James Taylor came home again to North Carolina Sunday night, delivering a splendid concert to a near-sellout crowd at the PNC Music Pavilion in Charlotte.
Taylor, 66, grew up largely in Chapel Hill and has been a star in the music world for more than four decades. But his voice remains both strong and velvety, and he has honed an underrated sense of humor after all these years performing.
Before playing his 1970s hit “You’ve Got a Friend,” Taylor described the night he first heard songwriter Carole King perform the song. Taylor got so excited that, he said, “I literally ran to get my guitar and try to learn how to play it. Of course, I didn’t realize then I’d be playing it every night for the rest of my life.”
There were many stories like that throughout a languid, pleasurable night. Taylor also enjoys making fun of himself, as he did when describing a series of songs he wrote early in his career as “nature/spirituality hippie bull----.”
In fact, Taylor seems to enjoy talking to the audience almost as much as playing, and in concert he frequently turns into a one-man “Behind the Music” special. On Sunday, he described how he played “Something in the Way She Moves” for a small audience including Paul McCartney in 1968 and won his first recording contract, and how he wrote “Sweet Baby James” on a drive from Massachusetts to North Carolina to meet the baby nephew who had been named for him.
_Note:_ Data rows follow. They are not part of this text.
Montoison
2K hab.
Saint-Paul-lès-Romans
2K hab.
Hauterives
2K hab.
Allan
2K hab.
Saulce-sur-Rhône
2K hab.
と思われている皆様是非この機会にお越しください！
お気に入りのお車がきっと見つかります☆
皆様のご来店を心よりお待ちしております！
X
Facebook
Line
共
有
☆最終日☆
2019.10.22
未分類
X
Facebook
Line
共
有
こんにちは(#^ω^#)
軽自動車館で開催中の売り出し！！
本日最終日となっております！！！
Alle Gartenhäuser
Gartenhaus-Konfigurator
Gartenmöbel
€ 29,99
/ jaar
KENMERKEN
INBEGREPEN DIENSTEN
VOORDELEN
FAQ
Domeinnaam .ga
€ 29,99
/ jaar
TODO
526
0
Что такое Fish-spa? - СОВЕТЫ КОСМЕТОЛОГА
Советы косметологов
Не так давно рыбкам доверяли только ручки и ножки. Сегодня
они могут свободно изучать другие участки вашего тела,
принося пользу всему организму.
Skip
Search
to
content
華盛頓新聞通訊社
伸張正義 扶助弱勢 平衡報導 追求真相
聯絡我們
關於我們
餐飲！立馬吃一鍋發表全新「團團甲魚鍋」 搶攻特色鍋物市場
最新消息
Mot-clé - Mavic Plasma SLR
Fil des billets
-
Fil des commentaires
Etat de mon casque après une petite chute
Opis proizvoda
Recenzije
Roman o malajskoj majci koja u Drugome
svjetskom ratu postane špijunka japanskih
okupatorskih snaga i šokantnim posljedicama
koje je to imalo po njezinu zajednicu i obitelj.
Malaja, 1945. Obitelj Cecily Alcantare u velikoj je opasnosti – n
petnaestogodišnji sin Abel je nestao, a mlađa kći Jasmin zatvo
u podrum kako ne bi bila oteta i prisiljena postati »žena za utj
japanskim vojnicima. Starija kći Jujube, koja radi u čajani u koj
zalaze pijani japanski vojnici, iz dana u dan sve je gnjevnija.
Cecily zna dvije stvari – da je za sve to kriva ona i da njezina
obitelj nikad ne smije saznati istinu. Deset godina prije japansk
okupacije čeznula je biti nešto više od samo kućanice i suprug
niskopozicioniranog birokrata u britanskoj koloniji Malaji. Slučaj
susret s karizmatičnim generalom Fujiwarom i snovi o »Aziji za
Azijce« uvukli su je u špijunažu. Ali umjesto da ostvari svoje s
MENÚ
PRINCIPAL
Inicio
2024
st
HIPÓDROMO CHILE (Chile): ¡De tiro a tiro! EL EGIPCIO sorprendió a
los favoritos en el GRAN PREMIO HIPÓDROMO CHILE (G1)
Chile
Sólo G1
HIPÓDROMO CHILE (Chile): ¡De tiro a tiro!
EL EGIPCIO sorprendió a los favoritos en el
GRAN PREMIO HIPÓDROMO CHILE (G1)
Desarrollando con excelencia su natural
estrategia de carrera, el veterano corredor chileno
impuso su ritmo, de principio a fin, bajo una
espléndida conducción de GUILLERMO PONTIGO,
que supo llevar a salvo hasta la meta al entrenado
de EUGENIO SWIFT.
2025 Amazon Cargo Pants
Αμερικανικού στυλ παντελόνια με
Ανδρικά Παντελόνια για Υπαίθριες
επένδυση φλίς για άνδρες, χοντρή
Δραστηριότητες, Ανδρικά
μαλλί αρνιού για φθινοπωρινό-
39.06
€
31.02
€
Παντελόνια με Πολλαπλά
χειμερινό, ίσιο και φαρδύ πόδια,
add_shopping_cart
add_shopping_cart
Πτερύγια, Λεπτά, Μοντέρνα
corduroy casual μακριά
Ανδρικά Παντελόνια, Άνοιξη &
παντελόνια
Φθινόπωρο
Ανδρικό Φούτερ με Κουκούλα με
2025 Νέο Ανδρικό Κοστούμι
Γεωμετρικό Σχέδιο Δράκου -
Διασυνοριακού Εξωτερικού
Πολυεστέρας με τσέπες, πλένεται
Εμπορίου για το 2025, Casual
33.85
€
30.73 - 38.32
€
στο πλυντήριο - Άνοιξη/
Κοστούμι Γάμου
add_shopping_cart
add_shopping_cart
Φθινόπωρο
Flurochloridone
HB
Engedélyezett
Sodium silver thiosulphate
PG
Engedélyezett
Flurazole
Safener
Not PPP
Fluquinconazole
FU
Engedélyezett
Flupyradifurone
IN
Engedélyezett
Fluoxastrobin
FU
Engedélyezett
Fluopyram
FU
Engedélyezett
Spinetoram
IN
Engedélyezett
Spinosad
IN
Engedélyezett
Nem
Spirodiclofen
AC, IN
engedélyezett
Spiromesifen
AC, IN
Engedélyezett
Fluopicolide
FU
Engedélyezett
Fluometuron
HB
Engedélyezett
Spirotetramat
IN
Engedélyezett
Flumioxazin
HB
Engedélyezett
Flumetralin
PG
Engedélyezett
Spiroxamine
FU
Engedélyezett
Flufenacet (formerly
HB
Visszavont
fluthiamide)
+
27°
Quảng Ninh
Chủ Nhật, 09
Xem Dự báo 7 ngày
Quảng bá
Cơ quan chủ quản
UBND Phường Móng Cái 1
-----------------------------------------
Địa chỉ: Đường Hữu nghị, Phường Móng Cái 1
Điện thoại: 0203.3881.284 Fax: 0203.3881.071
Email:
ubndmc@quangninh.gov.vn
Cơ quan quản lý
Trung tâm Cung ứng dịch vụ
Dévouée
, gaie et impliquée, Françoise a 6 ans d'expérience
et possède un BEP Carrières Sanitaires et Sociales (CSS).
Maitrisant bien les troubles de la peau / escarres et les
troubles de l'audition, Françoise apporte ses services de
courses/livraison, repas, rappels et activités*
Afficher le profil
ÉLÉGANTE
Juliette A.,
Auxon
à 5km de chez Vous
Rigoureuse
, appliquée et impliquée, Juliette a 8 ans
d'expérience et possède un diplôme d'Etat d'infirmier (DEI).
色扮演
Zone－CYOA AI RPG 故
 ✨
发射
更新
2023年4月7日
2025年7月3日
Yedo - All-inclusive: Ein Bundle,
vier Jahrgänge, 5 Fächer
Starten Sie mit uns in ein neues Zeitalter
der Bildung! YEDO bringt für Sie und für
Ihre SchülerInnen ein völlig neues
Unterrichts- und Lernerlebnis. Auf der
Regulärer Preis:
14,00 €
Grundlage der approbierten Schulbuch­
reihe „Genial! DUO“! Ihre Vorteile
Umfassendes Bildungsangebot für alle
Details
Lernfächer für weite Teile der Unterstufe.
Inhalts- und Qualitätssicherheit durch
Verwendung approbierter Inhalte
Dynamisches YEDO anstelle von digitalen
As engaging as Taylor can be, however, fans ultimately come to hear the music. His concerts are like mellow family reunions. Taylor is the favorite uncle, re-introducing one beloved relative after another.
He played “Carolina In My Mind” not once but twice on Sunday night, at both the end of the first set and again, briefly, as his final encore. Old favorites “Country Road,” “Fire and Rain” and “Shower the People” drew standing ovations from a crowd that looked to be around 15,000.
Backed by a 10-man band, Taylor also has embraced the video age. While he never will be a showy performer – a major costume change for Taylor consists of putting on a cap – he has added video footage to most of his songs in the second set. The results occasionally overwhelm the live performance but are mostly impressive.
Hundreds of smiling faces of all races light up the screen during “Your Smiling Face.” And “Handyman” is a laugh-out-loud highlight. Taylor introduced it as a “lovely song about a gigolo.” That was followed by Taylor singing live while a comic-relief video plays of a handsome young man who is dressed as a fireman, painter and welder, and flashes a series of way over-the-top, come-hither looks.
Taylor long ago dispensed with opening acts. He simply walked onstage in jeans and a checked shirt at 8:20 p.m. What followed was 21/2 hours that rarely struck a false note.
One quibble: Why make one of the encores the obscure “Wild Mountain Thyme” when so many other Taylor hits (“Don’t Let Me Be Lonely Tonight,” “Secret of Life” and “Only a Dream in Rio,” to name three) were not played?
But with a catalog as deep as Taylor’s, you can’t play everything. And he is ultimately a crowd-pleaser.
At all of his shows, Taylor’s band takes a 20-minute intermission. Taylor claims not to know why, he said, “since all we do is go and stand behind that curtain for 20 minutes and look at our watches.”
But with no telling how many tours he has left, Taylor has decided to stop looking at his watch.
In Charlotte, as he has done on many tour stops, he stayed onstage for much of the intermission, signing autographs and posing for selfies with the fans closest to the stage. Those fans, like almost all the rest Sunday night, went home happy.